Your objective:
Extract every line of text from the records below, word for word, and leave the pictures out of your answer.
[[ Listed records, beginning ]]
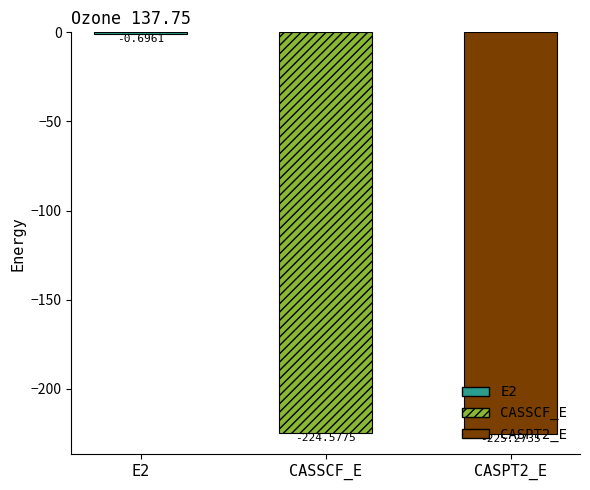

The value at CASSCF_E is -319.4. True or false?

False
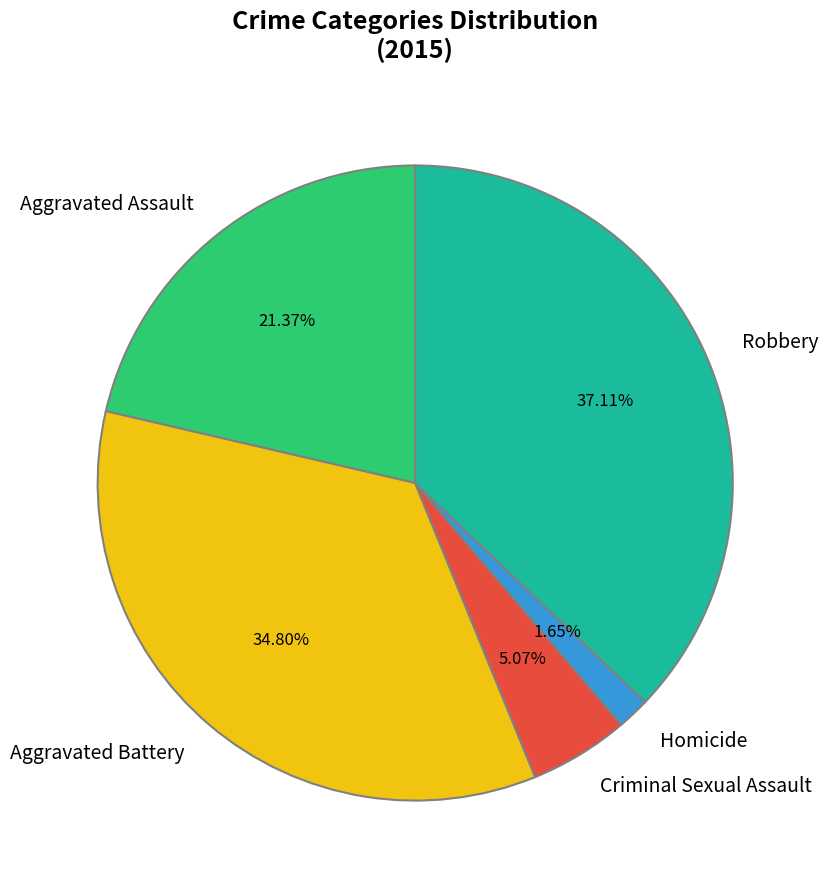

What percentage is NOT represented by Robbery?

62.9%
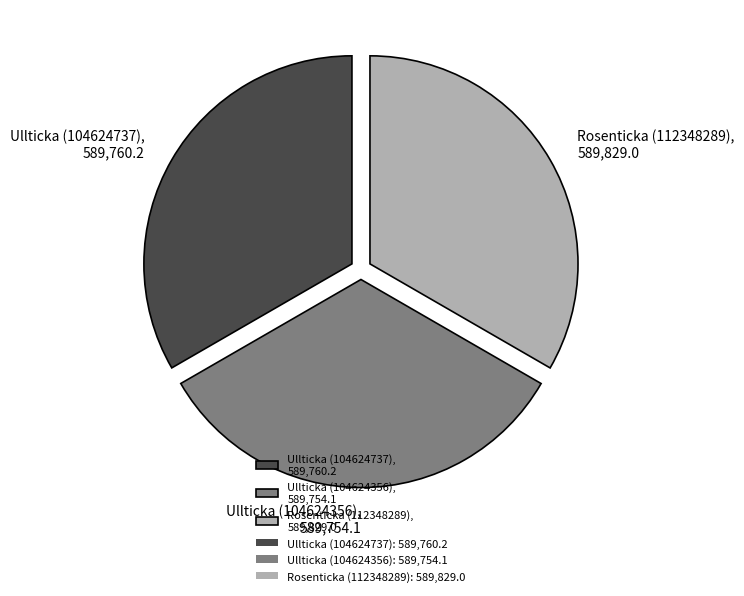

Do Ullticka (104624737), 589,760.2 and Rosenticka (112348289), 589,829.0 together represent more than half of the pie?

Yes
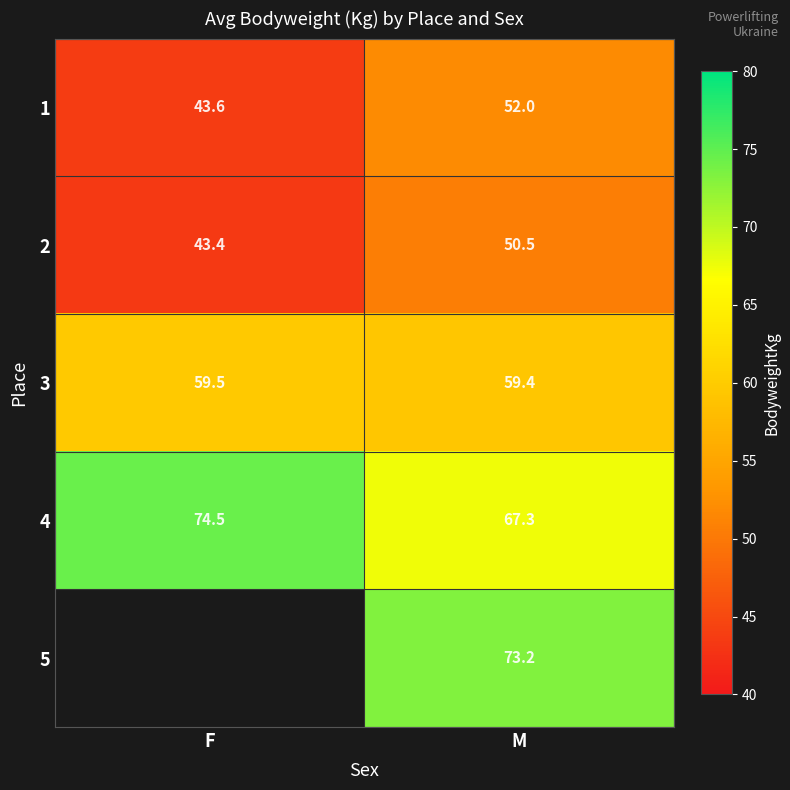

What is the sum of all 4 values?

141.8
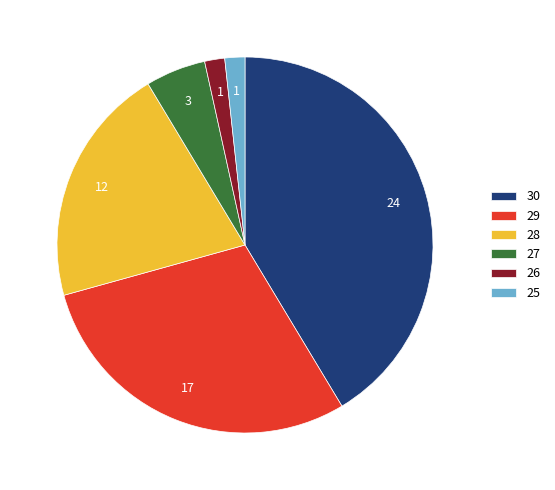

Which slice is the largest?

30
[[ Listed records, end ]]
Response to the task:
The value at CASSCF_E is -319.4. True or false?

False

What percentage is NOT represented by Robbery?

62.9%

Do Ullticka (104624737), 589,760.2 and Rosenticka (112348289), 589,829.0 together represent more than half of the pie?

Yes

What is the sum of all 4 values?

141.8

Which slice is the largest?

30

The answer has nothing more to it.